Relevance of establishing correspondence between sequence properties

The main point I have made concerns the desirable coincidence between the sequence property that defines a reinforcement criterion and the sequence property used to measure the effects of differential reinforcement in variability studies. From the point of view of behavioral technologies, it is possible that this coincidence is not relevant. For example, suppose a behavior analyst who works with patients needs for some reason to increase the variability of responses one patient emits (irrespective of whether the patient varies his or her responses only over extended periods of time, often repeating the more recent ones, or the patient rarely repeats the more recent responses). If this behavior analyst is told that a lag n contingency efficiently produces such an effect, he or she can expose the patient's responses to a lag n contingency and measure the changes in U value (irrespective of whether U value increased because consequences were made contingent on a certain minimum cumulative U value or because of any other operation). Note, however, that it would also be irrelevant to this behavior analyst whether variability is an operant property of behavior or the increase in variability is an indirect effect of more basic processes, as Holth (2012) and Machado and Tonneau (2012) suggested. I think that it is essential to the behavior analyst who works as a researcher focused on behavior in its own right to determine exactly why a behavioral measure has changed.

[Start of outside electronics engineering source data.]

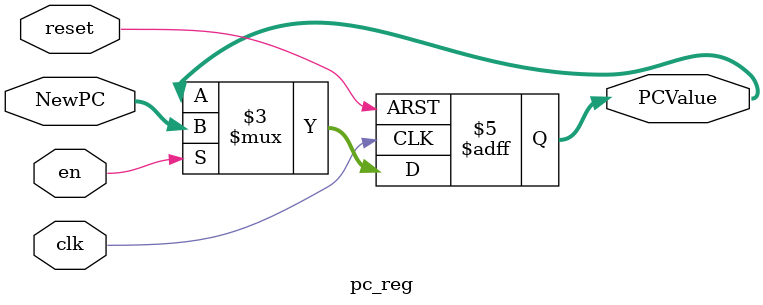
<source format=sv>
module pc_reg#(
	parameter N=32
) (
	input clk,
	input reset,
	input [N-1:0] NewPC,
	input en,
	
	
	output reg [N-1:0] PCValue
);

always@(negedge reset or posedge clk) begin
	if(~reset)
		PCValue <= 'h0;
	else if (en) begin
		PCValue<=NewPC;
	end	
end

endmodule
</source>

Variability as a subject matter in a science of behavior

Variability as an object of study for behavior analysts has not been shown to be a conceptual unit. In studies on induced variability, variability is often taken as synonym of dispersion and is measured by descriptive statistics (Barba, 2006). Studies on operant variability have discussed variability as synonymous with unpredictability or randomness (Neuringer, 2002). In his commentary, Marr (2012) pointed out the problem of determining whether an event (or even a set of events) is random or not. Neuringer (1986) noted that the mathematical meaning of randomness normally involves infinite sequences of events. All the experimenter can do is to try to indirectly access the presence of this property in a finite event sequence through statistical evaluations. But “no matter how many statistical evaluations indicate that a finite sequence is random, there may exist some other tests that shows nonrandomness. There is no conclusive test, or set of tests, to prove the randomness of a finite sequence” (Neuringer, 1986, p. 63). It seems that randomness, as a mathematical abstraction, corresponds to some property that is not directly measurable at all. It can only be indirectly estimated. Has this mathematical abstraction any behavioral meaning? Neuringer (2012) seemed to embrace a multidimensional concept of variability when he affirmed, “It should be noted that variability has many dimensions (there are many different ways for a phenomenon to vary or not) and that significant effects in any one or more measures suffice to show a variability difference across two conditions” (Neuringer, Kornell, & Olufs, 2001, p. 90). From a strictly analytic point of view, there is no reason to treat variability as a behavioral property that can only be indirectly accessed by measuring changes in many different dependent variables. At best those variables are in some degree correlated with each other. An analytic effort should seek to investigate the change in them (and possibly the interactions between them) without assuming that they are different ways of accessing the same behavioral property. It is even conceivable that the terms behavioral variability or behavioral randomness could be abandoned in favor of an approach that deconstructs and investigates each variability measure in its own right.